Approximate U.S. phone traffic, by type
Traffic type# of callsTotal MinutesTime Per call
InterLATA72 billion602 billion8:20
IntraLATA10 billion(est) 84 billion (est) 8:20
Local381 million(est) 4 billion (est)8:20
International7.34 billion42.7 billion5:48
Transiting the U.S.-1.7 billion-
Total90 billion750 billion-

That was a long walk to arrive at about 700 billion minutes of call time within the U.S., and 60 billion minutes of international call time. (That's 1,330,928.11 years of telephone traffic within the U.S. , and 114,079.553 years of additional international traffic!)

Computing Power
There are real-time continuous voice recognition systems that run well on a 200Mhz Pentium-class computer. Let's wave our hands here and say that this implies that a modern 2Ghz computer could do about 10 times as much work, and recognize voice on 10 streams at once, as well as do some simple Bayesian keyword analysis on the resulting text. This might be an oversimplification of the benefits of a processor speed boost, but on the other hand, the NSA's got a lot of people focused on this type of problem. They've got smart people, and they've been working on similar problems for a long time. The NSA's web pages even claim that the NSA is the "largest employer of mathematicians in the United States and perhaps the world."

A year is 525,600 minutes long, so a 2Ghz single computer can handle 5.25 million minutes of traffic a year.

For U.S. traffic: 700 billion / 5.25 million = 133,181 computers.
For international traffic: 60 billion / 5.25 million = 11,415 computers.

Thus it would take a system of 145,000 computers to scan all of the U.S. and international phone traffic. That may sound like a lot of hardware, but coincidentally, it's about equal to the estimated number of computers that Google had last year!

Caveats
There are other costs associated with such a system, not insignificantly the networking costs to route a copy of all of the phone traffic in the country to an NSA system! (Although apparently they've got quite a sophisticated network built just for that purpose.)

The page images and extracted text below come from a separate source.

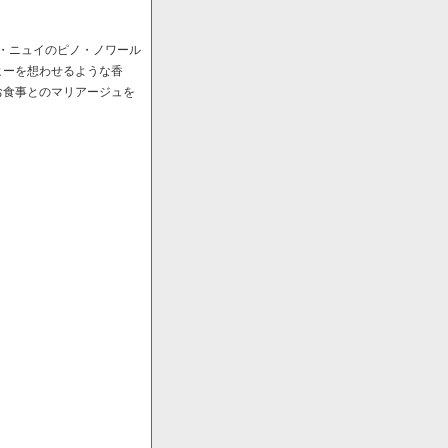
ﾞ・ニュイのピノ・ノワール
ヒーを想わせるような香
お食事とのマリアージュを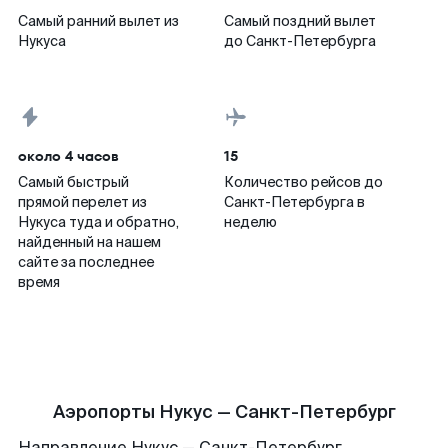
Самый ранний вылет из
Самый поздний вылет
Нукуса
до Санкт-Петербурга
около 4 часов
15
Самый быстрый
Количество рейсов до
прямой перелет из
Санкт-Петербурга в
Нукуса туда и обратно,
неделю
найденный на нашем
сайте за последнее
время
Аэропорты Нукус — Санкт-Петербург
Направление Нукус — Санкт-Петербург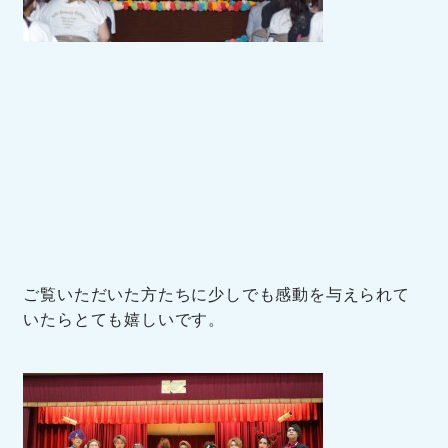
ご覧いただいた方たちに少しでも感動を与えられて
いたらとても嬉しいです。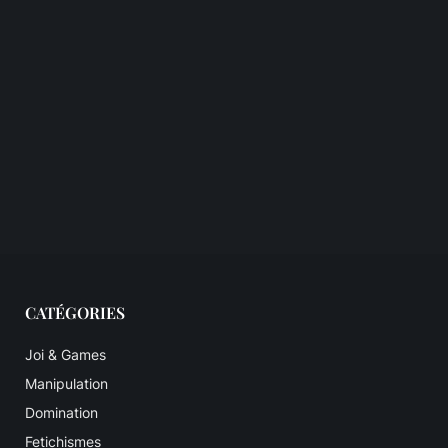
CATÉGORIES
Joi & Games
Manipulation
Domination
Fetichismes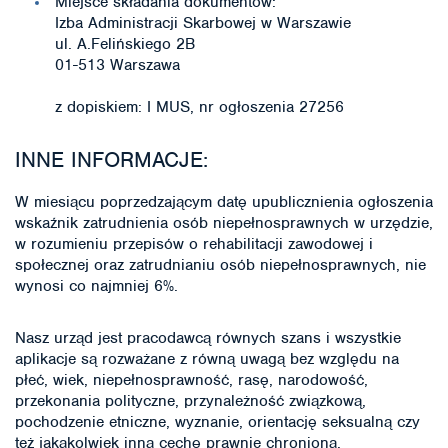
Miejsce składania dokumentów:
Izba Administracji Skarbowej w Warszawie
ul. A.Felińskiego 2B
01-513 Warszawa
z dopiskiem: I MUS, nr ogłoszenia 27256
INNE INFORMACJE:
W miesiącu poprzedzającym datę upublicznienia ogłoszenia
wskaźnik zatrudnienia osób niepełnosprawnych w urzędzie,
w rozumieniu przepisów o rehabilitacji zawodowej i
społecznej oraz zatrudnianiu osób niepełnosprawnych, nie
wynosi co najmniej 6%.
Nasz urząd jest pracodawcą równych szans i wszystkie
aplikacje są rozważane z równą uwagą bez względu na
płeć, wiek, niepełnosprawność, rasę, narodowość,
przekonania polityczne, przynależność związkową,
pochodzenie etniczne, wyznanie, orientację seksualną czy
też jakąkolwiek inną cechę prawnie chronioną.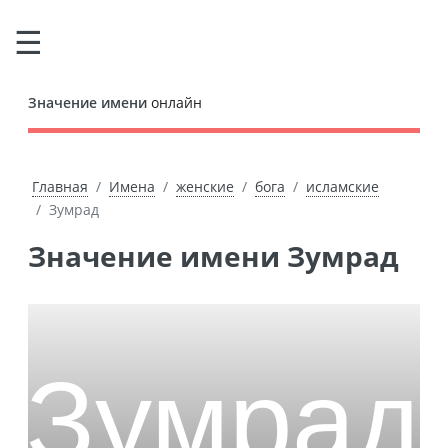
Значение имени
онлайн
Главная
Имена
женские
бога
исламские
Зумрад
Значение имени Зумрад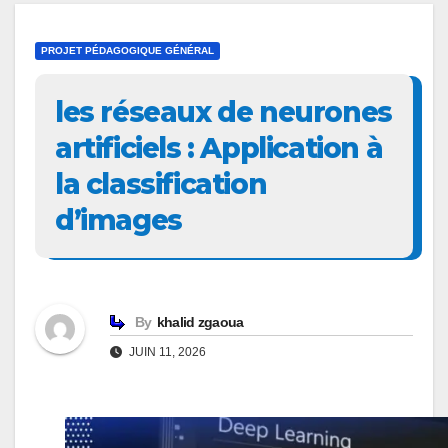
PROJET PÉDAGOGIQUE GÉNÉRAL
les réseaux de neurones
artificiels : Application à
la classification
d’images
By
khalid zgaoua
JUIN 11, 2026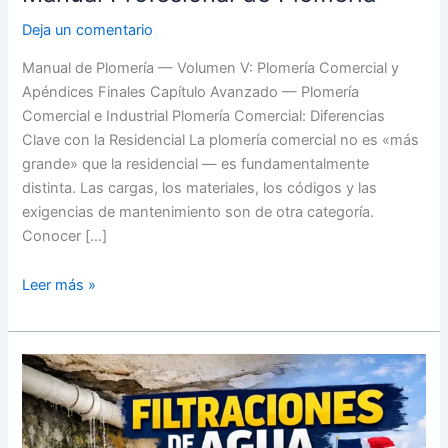
Deja un comentario
Manual de Plomería — Volumen V: Plomería Comercial y
Apéndices Finales Capítulo Avanzado — Plomería
Comercial e Industrial Plomería Comercial: Diferencias
Clave con la Residencial La plomería comercial no es «más
grande» que la residencial — es fundamentalmente
distinta. Las cargas, los materiales, los códigos y las
exigencias de mantenimiento son de otra categoría.
Conocer […]
Leer más »
Filtraciones
de
agua
en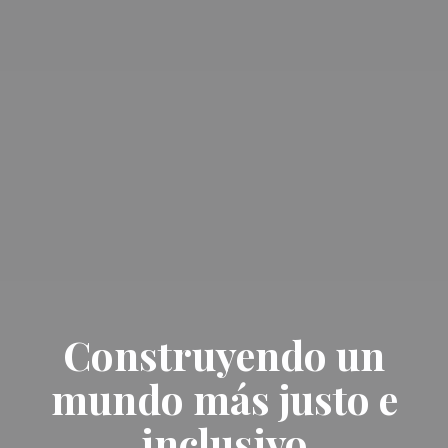
Construyendo un
mundo más justo e
inclusivo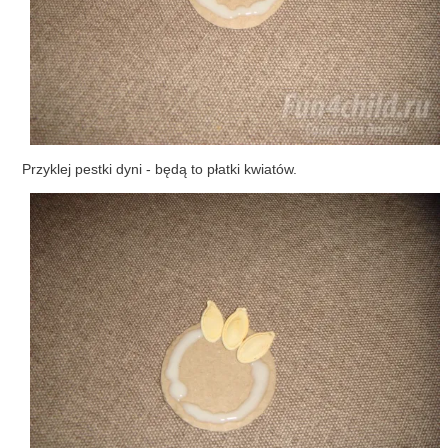
Przyklej pestki dyni - będą to płatki kwiatów.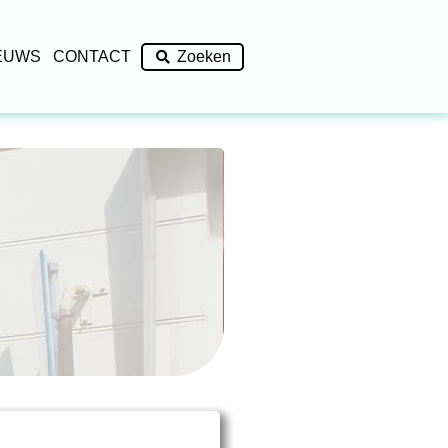
EUWS
CONTACT
Zoeken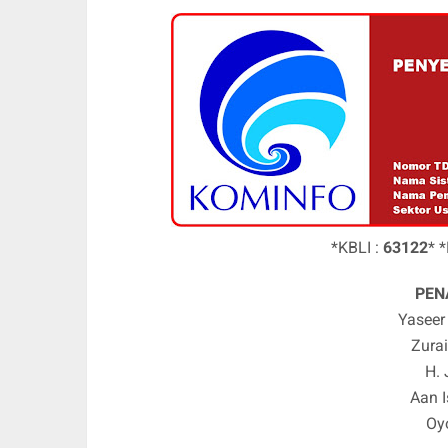
*KBLI :
63122
* 
PEN
Yaseer 
Zurai
H. 
Aan I
Oy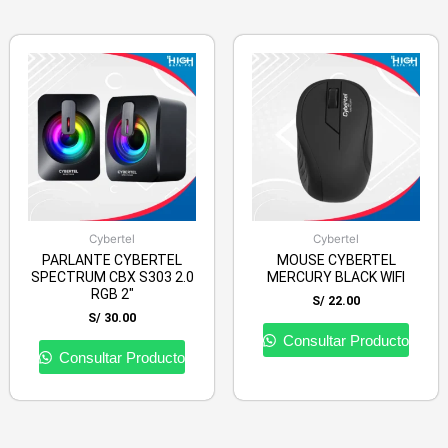
Cybertel
Cybertel
PARLANTE CYBERTEL
MOUSE CYBERTEL
SPECTRUM CBX S303 2.0
MERCURY BLACK WIFI
RGB 2″
S/
22.00
S/
30.00
Consultar Producto
Consultar Producto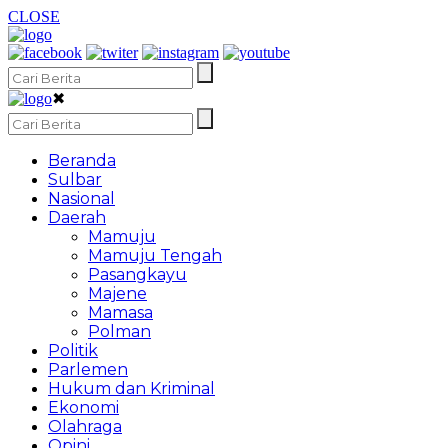
CLOSE
✖
Beranda
Sulbar
Nasional
Daerah
Mamuju
Mamuju Tengah
Pasangkayu
Majene
Mamasa
Polman
Politik
Parlemen
Hukum dan Kriminal
Ekonomi
Olahraga
Opini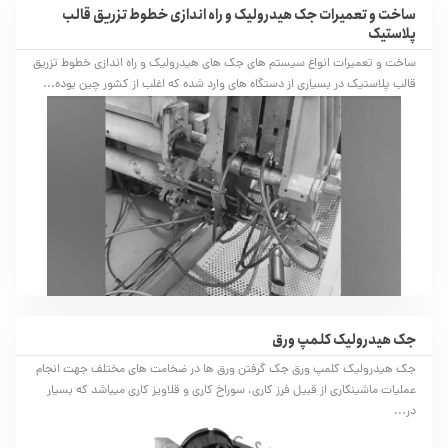
ساخت و تعمیرات جک هیدرولیک و راه اندازی خطوط تزریق قالب
پلاستیک
ساخت و تعمیرات انواع سیستم های جک های هیدرولیک و راه اندازی خطوط تزریق
قالب پلاستیک در بسیاری از دستگاه های وارد شده که اغلب از کشور چین بوده...
جک هیدرولیک کلمپ ورق
جک هیدرولیک کلمپ ورق جک گرفتن ورق ها در ضخامت های مختلف جهت انجام
عملیات ماشینکاری از قبیل فرز کاری، سوراخ کاری و قلاویز کاری میباشد که بسیار
در...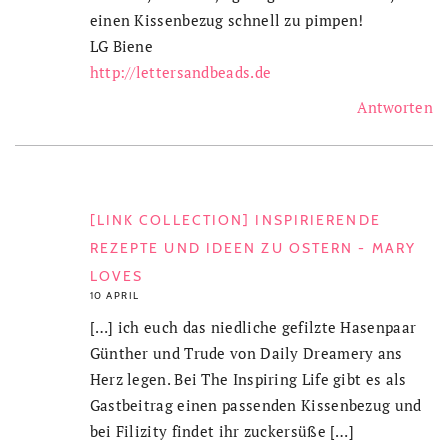
einen Kissenbezug schnell zu pimpen!
LG Biene
http://lettersandbeads.de
Antworten
[LINK COLLECTION] INSPIRIERENDE
REZEPTE UND IDEEN ZU OSTERN - MARY
LOVES
10 APRIL
[…] ich euch das niedliche gefilzte Hasenpaar
Günther und Trude von Daily Dreamery ans
Herz legen. Bei The Inspiring Life gibt es als
Gastbeitrag einen passenden Kissenbezug und
bei Filizity findet ihr zuckersüße […]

Additionally, the system above just performs a simple scan; in a real system, flagged calls would probably be routed to a more sophisticated system for better analysis. I've ignored the fact that the voice-recognition systems I know about don't cope well with mumbling, two people talking at once, foreign-language translation, and not being "trained" to a particular voice. But once again, these technical hurdles, while not trivial, seem well within the capabilities of the NSA.

The entire voice-recognition system I outlined above would cost about $250 million, at civilian prices. The NSA has an annual estimated budget of $7.5 billion. Every year, they spend over $21 million on electricity alone! With a budget like that, not only is it possible; it would be easy for the NSA to build a system to listen in on every phone call in the country.